When will we get COVID-19 vaccine? Fauci ‘cautiously optimistic’ about this timeline
Dr. Anthony Fauci, the nation’s top infectious diseases expert, testified before a House subcommittee on Friday, saying he was “cautiously optimistic” that we could have a vaccine by late fall or early winter.
“We hope at the time we get into the late fall and early winter, we will have in fact a vaccine that we can say will be safe and effective. One can never guarantee the safety and effectiveness unless you do the trial but we are cautiously optimistic,” Fauci said.
Biotech company Moderna launched a Phase III trial for its COVID-19 vaccine on July 21 and is planning to enroll 30,000 volunteers without coronavirus.
Fauci told CNN that the volunteers will be a “diverse group” and “representative of our society and for those at risk.” Nineteen or 20 percent of the participants are African American and around the same percentage are Latinx, Fauci said.

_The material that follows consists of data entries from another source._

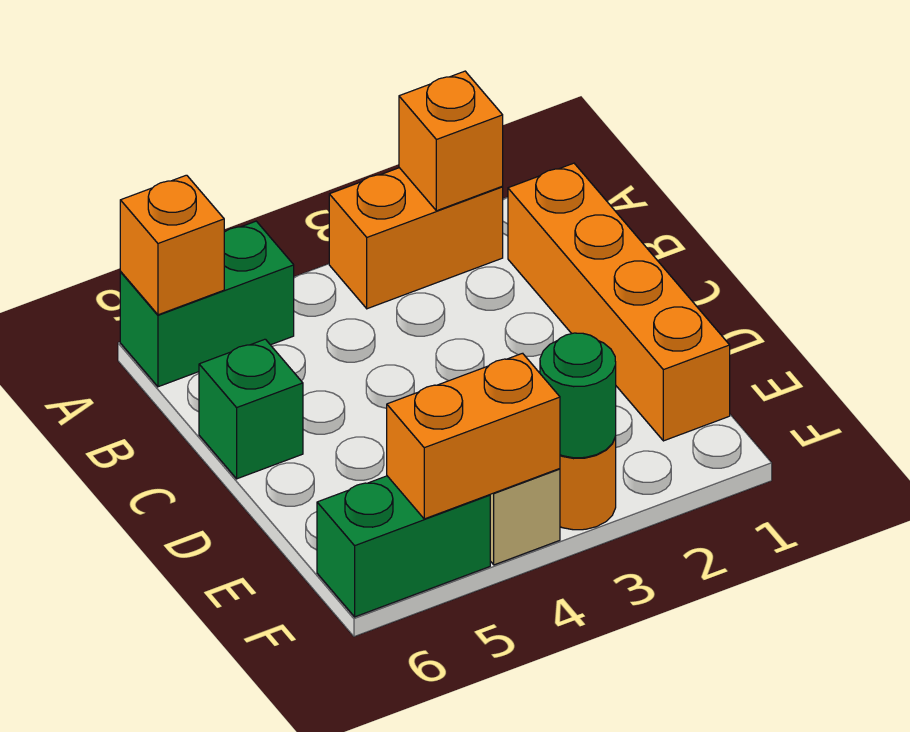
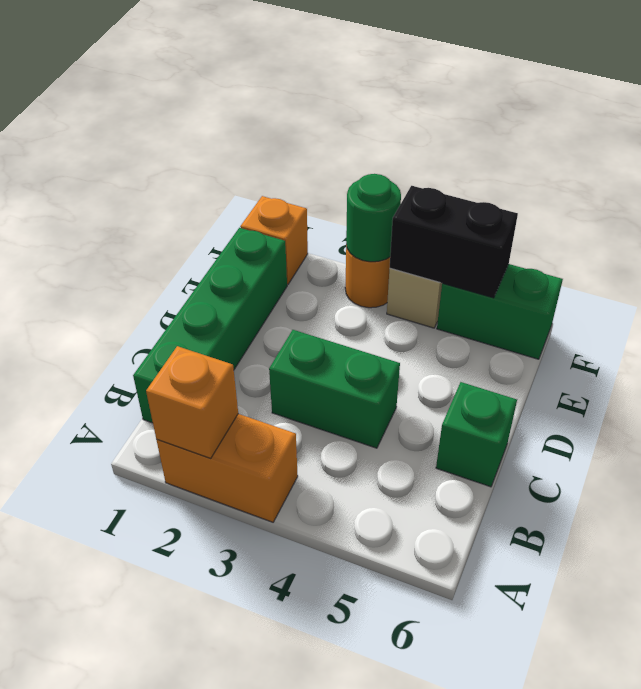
green brick A5:A6 level 1 -> green brick C3:C4 level 1
orange brick A6 level 2 -> orange brick F1 level 1
orange brick B1:E1 level 1 -> green brick B1:E1 level 1
orange brick F4:F5 level 2 -> black brick F4:F5 level 2

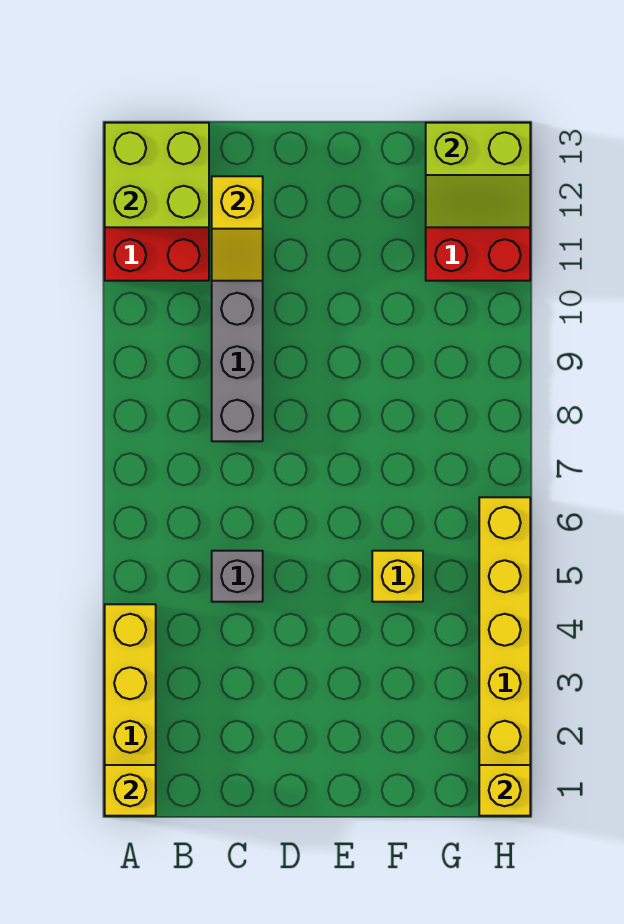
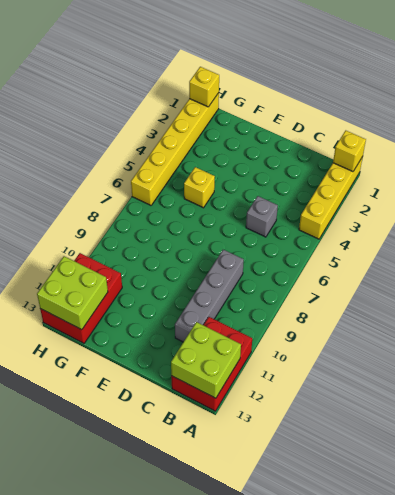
yellow slope C11:C12 level 2 top 12 -> none
lime slope G12:H13 level 2 top 13 -> lime brick G12:H13 level 2

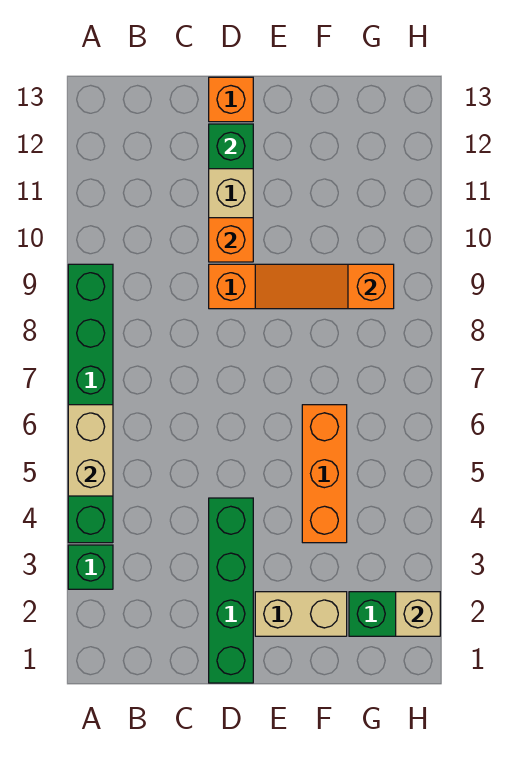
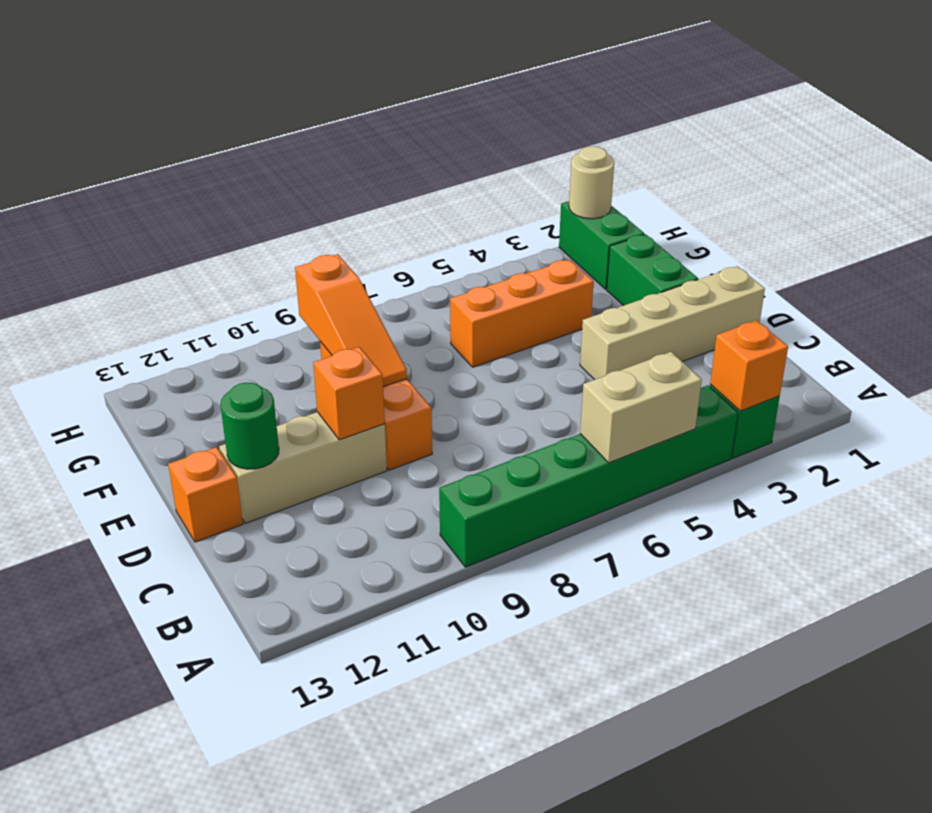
none -> orange brick A3 level 2
green brick D1:D4 level 1 -> tan brick D1:D4 level 1
green brick D12 level 2 -> green round brick D12 level 2
tan brick E2:F2 level 1 -> green brick E2:F2 level 1
tan brick H2 level 2 -> tan round brick H2 level 2

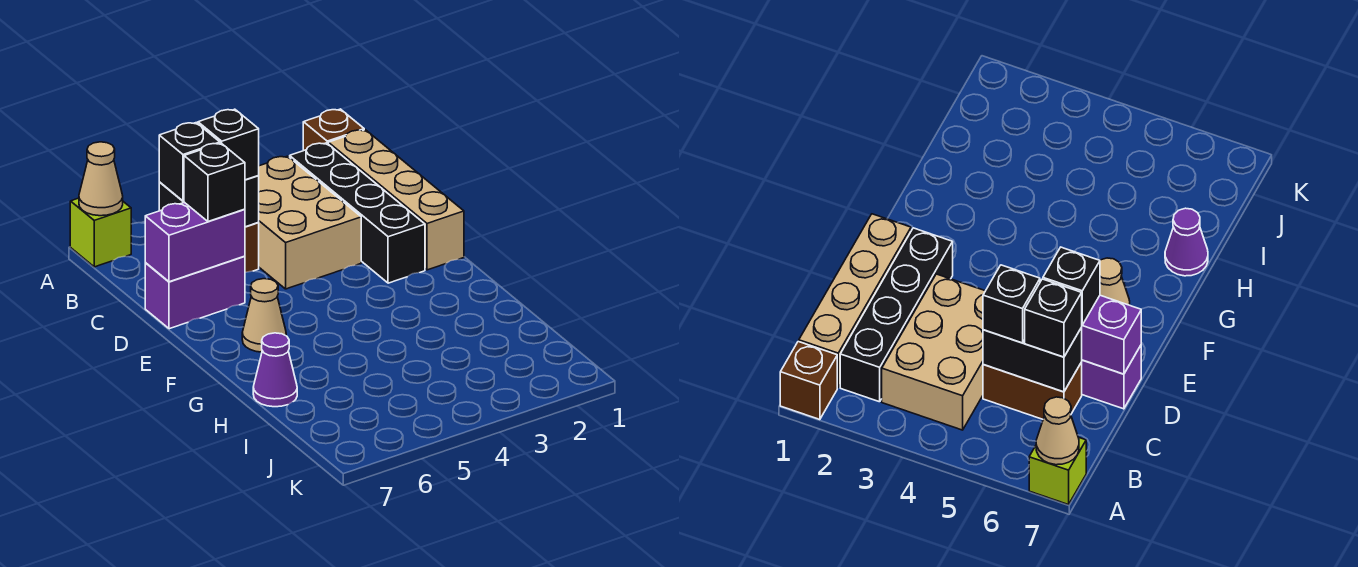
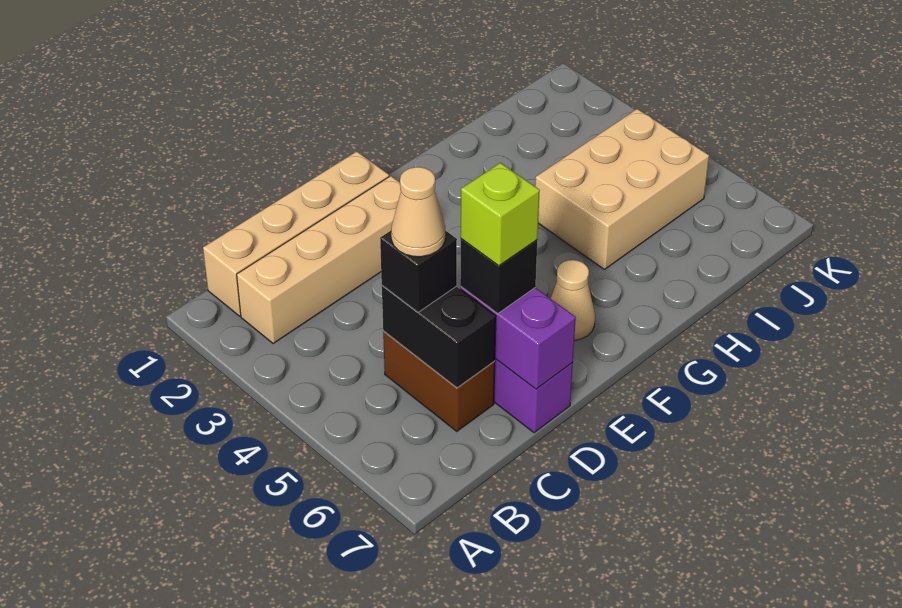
brown brick A1 level 1 -> none
lime brick A7 level 1 -> lime brick D6 level 4
tan cone A7 level 2 -> tan cone C5 level 4
black brick B2:E2 level 1 -> tan brick B2:E2 level 1
tan brick B3:D4 level 1 -> tan brick H4:J5 level 1
black brick C6 level 3 -> none
purple cone H7 level 1 -> none

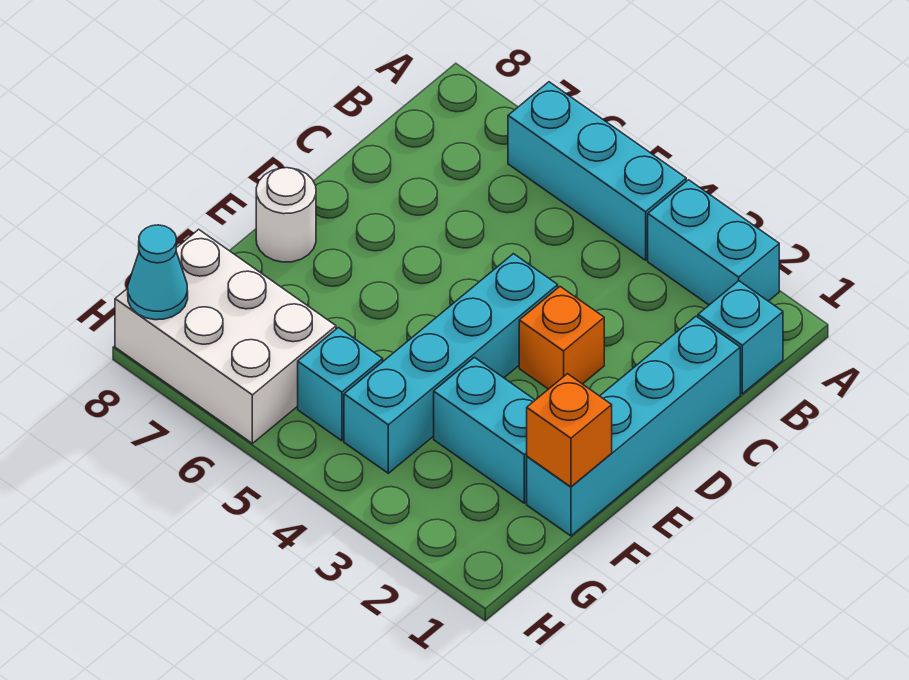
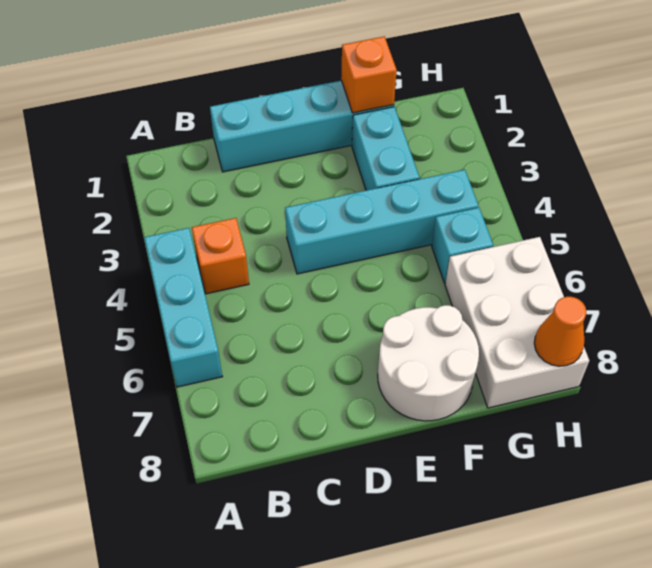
cyan brick A2:A3 level 1 -> none
cyan brick B1 level 1 -> none
orange brick D3 level 1 -> orange brick B4 level 1
white round brick E8 level 1 -> white round brick E7:F8 level 1
cyan cone H8 level 2 -> orange cone H8 level 2

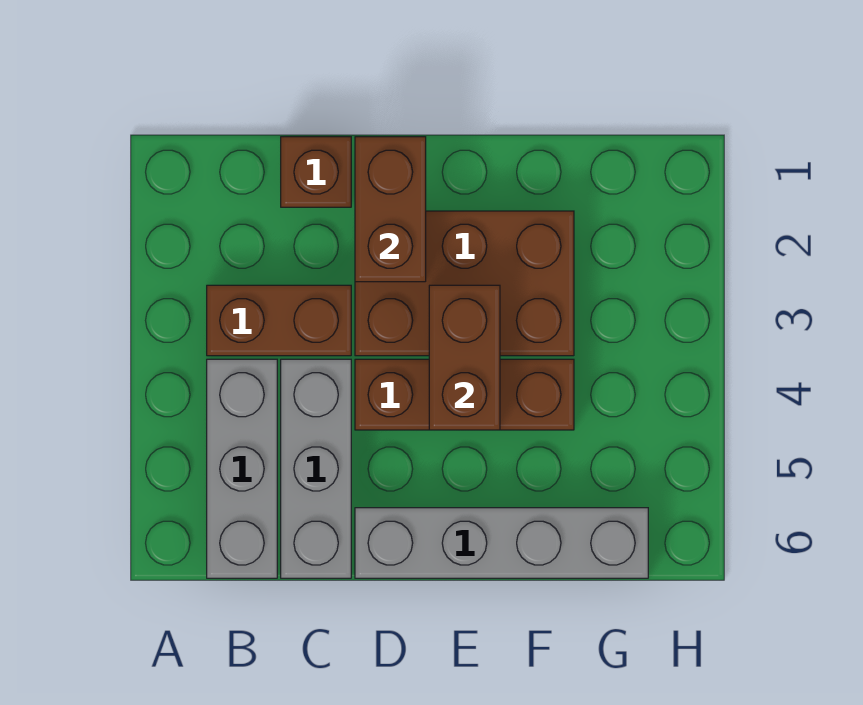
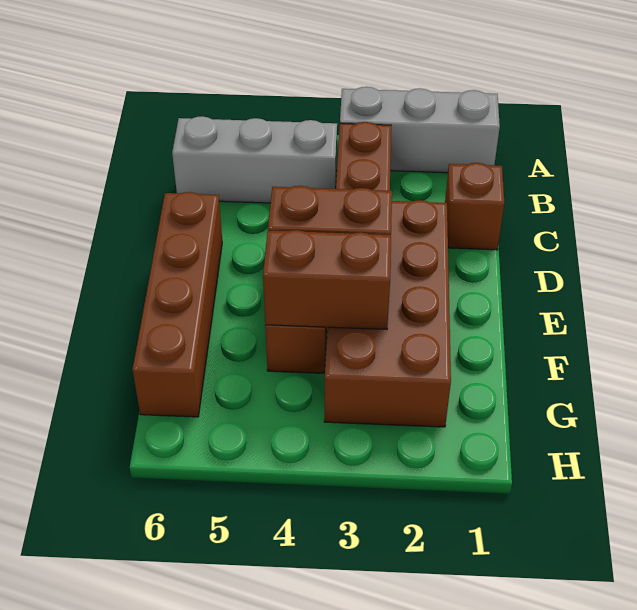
grey brick C4:C6 level 1 -> grey brick A1:A3 level 1
brown brick D1:D2 level 2 -> brown brick F3:F4 level 2
brown brick D2:F3 level 1 -> brown brick D2:G3 level 1
grey brick D6:G6 level 1 -> brown brick D6:G6 level 1

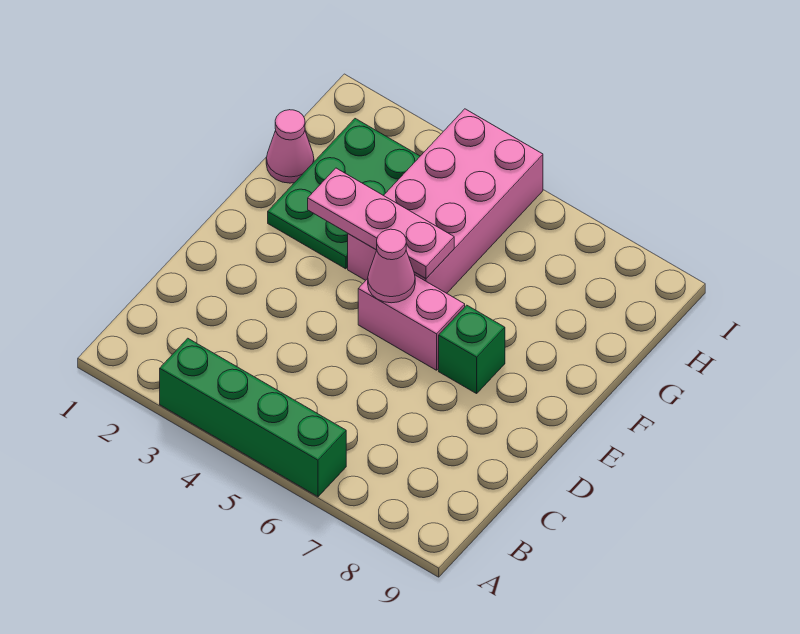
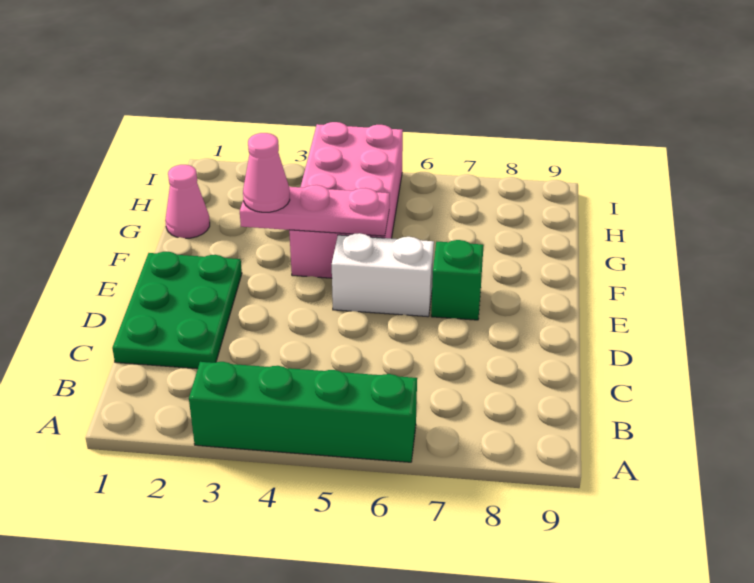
pink brick E5:E6 level 1 -> white brick E5:E6 level 1
pink cone E5 level 2 -> pink cone F3 level 3
green plate F2:H3 level 1 -> green plate C1:E2 level 1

“You want representation in the trial of those who are most at risk for adverse consequences of getting infected,” Fauci said.
What about other potential coronavirus vaccines?
There are more than 165 coronavirus vaccines being worked on around the world and 27 are in human trials, The New York Times reported.
Pharmaceutical corporation Pfizer and German company BioNTech announced on July 27 that their COVID-19 vaccine was entering Phase II/III trial with 30,000 participants. The trial will take place in the U.S. and countries including Germany, Argentina, and Brazil.
AstraZeneca and the University of Oxford have developed a COVID-19 vaccine and are currently in Phase II/Phase III trials in England and Phase III trials in Brazil and South Africa, according to The New York Times.
The Trump administration’s Operation Warp Speed seeks to have 300 million doses of a coronavirus vaccine by January 2021.
So far, the U.S. Department of Health and Human Services has given $483 million in support to Moderna’s vaccine and up to $1.2 billion for AstraZeneca’s vaccine.
More than 4.4 million coronavirus cases have been confirmed and more than 152,000 people have died from the virus in the U.S. as of July 31, according to Johns Hopkins University.